Y todo caso, la forma en que se vuelcan los malestares en las redes, constituye un desafío para quienes ejercen la psicología y nos dedicamos a la sociología: ¿Qué tipo de subjetividades son estas? ¿Qué clase de vínculo social construyen? Como me dijeron mis estudiantes de Psicología el día que discutimos este tema: la gente funa porque así no tiene que hacerse cargo, lo hacen porque salen impunes, para buscar apoyo a su malestar.
¿Denunciar? Sí, pero tras reflexionar. ¿En qué afectan a una serie de derechos? ¿Y a nuestro estilo democrático de convivencia? Parecen ser las preguntas que pueden orientarnos para saber dónde trazar la línea.
No descartar tan rápidamente
Dichas prácticas se traducen en el descarte como algo mejor visto cada vez mediante un mecanismo muy usado. Lo primero que ocurre es la clasificación: decir que esa amiga o pareja es tóxica. Lo segundo es la receta: ¡Debes alejarte de inmediato de alguien así! Y lo tercero (esto es opcional, pero común) denunciar: ¡Que todo el mundo se entere de lo lacra que es!
Nuestro tiempo es uno de encuentros voraces: lo queremos todo en un solo hombre-presidente, todo de una amiga, de un profesor, de una jefa y de un país. Si no es así, no deseamos nada. Se trata de un funcionamiento básico, tipo malo o bueno, lindo o feo, mediante el cual hacemos de la realidad y las personas caricaturas reducidas.
Para evitar apartar, se necesita autocrítica, sin duda, pero también empatía.

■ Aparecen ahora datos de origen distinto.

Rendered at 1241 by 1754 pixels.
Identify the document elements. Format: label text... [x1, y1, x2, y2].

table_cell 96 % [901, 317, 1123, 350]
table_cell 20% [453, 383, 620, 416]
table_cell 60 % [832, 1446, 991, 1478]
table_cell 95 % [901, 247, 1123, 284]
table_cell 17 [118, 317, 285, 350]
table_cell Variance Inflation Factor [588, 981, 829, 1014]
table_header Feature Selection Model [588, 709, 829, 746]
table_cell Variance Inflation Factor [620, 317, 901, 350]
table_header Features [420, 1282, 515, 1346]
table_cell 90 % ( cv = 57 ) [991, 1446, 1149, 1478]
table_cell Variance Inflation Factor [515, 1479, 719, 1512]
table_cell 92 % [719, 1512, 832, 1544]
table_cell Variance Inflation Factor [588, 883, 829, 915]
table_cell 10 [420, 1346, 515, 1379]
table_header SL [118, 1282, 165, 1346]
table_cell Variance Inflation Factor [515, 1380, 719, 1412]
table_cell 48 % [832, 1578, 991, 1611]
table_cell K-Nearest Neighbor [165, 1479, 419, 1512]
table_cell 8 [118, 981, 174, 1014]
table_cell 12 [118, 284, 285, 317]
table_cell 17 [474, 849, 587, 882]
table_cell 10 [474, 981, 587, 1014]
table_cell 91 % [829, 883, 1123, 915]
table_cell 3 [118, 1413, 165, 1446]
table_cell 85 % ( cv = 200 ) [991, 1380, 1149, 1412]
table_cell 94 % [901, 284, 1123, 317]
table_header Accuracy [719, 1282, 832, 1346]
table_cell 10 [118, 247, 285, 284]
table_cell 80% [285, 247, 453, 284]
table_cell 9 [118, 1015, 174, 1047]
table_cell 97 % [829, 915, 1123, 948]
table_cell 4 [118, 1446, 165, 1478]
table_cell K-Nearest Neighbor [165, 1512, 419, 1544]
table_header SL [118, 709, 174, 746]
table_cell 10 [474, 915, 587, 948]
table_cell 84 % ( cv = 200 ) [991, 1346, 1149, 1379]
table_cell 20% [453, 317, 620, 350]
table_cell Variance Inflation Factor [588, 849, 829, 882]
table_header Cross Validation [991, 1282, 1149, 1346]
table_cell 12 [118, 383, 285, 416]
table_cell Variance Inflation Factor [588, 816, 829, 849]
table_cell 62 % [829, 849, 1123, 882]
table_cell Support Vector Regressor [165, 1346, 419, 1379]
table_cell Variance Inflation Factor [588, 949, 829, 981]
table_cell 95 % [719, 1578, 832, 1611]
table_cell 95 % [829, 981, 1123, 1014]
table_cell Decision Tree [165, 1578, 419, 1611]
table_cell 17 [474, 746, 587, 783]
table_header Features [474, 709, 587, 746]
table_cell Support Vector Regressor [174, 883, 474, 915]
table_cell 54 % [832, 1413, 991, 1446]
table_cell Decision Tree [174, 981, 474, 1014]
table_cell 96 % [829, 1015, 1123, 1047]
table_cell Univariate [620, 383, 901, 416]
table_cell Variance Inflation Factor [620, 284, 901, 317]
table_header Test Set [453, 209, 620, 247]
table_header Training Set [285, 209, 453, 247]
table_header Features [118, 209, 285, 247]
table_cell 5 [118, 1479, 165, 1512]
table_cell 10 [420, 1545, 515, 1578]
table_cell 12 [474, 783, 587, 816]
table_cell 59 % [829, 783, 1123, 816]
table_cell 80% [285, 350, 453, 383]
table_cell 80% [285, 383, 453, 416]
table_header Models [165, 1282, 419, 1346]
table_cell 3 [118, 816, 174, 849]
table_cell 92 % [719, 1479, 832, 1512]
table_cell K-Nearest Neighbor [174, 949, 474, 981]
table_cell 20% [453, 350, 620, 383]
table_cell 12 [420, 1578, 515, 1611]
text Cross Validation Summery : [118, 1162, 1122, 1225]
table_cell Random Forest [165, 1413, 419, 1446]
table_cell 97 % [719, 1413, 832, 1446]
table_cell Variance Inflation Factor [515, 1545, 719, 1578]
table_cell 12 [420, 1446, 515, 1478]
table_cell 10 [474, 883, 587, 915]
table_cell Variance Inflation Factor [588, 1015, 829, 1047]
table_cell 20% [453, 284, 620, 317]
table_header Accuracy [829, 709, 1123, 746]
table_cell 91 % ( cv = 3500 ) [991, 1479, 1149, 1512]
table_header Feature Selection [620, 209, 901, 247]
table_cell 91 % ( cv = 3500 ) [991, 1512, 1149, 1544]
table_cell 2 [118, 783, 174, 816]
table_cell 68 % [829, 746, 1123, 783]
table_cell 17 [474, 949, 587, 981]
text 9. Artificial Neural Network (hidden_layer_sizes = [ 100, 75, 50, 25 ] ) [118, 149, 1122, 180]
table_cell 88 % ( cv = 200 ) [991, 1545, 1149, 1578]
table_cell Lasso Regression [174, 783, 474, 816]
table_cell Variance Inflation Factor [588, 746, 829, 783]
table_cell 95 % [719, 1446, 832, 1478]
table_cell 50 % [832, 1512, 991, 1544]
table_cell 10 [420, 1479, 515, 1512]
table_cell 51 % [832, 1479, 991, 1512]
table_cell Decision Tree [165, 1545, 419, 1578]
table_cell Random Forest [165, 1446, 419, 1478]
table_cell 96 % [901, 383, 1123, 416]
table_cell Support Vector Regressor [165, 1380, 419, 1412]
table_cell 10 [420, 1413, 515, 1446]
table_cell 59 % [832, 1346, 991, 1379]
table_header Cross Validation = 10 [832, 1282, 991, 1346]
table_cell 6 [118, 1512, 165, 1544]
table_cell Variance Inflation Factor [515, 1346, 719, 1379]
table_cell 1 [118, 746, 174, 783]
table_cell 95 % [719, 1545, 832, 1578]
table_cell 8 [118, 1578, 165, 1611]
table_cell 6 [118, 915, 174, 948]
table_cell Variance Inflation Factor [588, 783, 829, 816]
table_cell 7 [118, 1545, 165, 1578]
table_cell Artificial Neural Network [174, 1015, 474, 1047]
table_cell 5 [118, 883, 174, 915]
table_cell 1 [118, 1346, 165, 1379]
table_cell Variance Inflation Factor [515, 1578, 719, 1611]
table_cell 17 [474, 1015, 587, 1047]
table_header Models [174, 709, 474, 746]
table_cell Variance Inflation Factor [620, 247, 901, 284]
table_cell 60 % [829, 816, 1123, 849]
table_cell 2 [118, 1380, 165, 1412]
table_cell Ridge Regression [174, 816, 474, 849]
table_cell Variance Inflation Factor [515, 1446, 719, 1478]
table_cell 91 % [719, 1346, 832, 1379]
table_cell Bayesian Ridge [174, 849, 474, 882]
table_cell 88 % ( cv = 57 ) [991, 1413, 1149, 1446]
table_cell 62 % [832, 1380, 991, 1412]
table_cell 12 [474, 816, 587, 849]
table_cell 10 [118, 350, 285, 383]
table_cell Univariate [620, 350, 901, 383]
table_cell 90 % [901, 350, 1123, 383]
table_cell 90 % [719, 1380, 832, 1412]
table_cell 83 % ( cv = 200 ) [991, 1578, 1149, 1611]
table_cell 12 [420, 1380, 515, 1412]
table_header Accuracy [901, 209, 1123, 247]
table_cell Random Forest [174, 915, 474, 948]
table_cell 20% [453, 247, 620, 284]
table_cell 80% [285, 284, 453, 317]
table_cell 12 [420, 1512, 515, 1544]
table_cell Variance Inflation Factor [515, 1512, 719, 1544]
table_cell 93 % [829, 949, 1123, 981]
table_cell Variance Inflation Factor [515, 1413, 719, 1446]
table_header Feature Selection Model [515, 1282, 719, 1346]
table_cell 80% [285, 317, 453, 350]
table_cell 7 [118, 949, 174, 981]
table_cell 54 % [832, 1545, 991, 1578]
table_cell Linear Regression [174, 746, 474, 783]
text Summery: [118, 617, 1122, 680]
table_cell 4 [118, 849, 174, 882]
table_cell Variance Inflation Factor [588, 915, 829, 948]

No aquella falsa, que consiste en ponerse en los zapatos del otro, es decir, en la autorreferencial y narcisista que borra a aquel por el que decimos sentir, sino aquella descrita por la filósofa Edith Stein como nuestros sentimientos hacia la experiencia del sujeto ajeno y sus vivencias, en tanto extrañas y distintas a las propias.
Aunque sea por eso, entonces, no desechemos tan rápidamente a la gente.
En mi práctica docente, encontré que una forma maravillosa de derrotar el odio es la exposición a las diferencias: pedir a mis estudiantes que conozcan y frecuenten a una persona antagónica a sus ideas siempre ha dado como resultado la reflexión, la autocrítica y el derretimiento de un odio que a veces parece de acero.
Isabel Gamboa Barboza es doctora en Estudios Culturales y Sociales, está dedicada a la docencia universitaria y la investigación del sufrimiento y el vínculo social, las desigualdades entre mujeres y hombres y los discursos culturales acerca de la pobreza, la salud, la enfermedad y el poder, entre otros.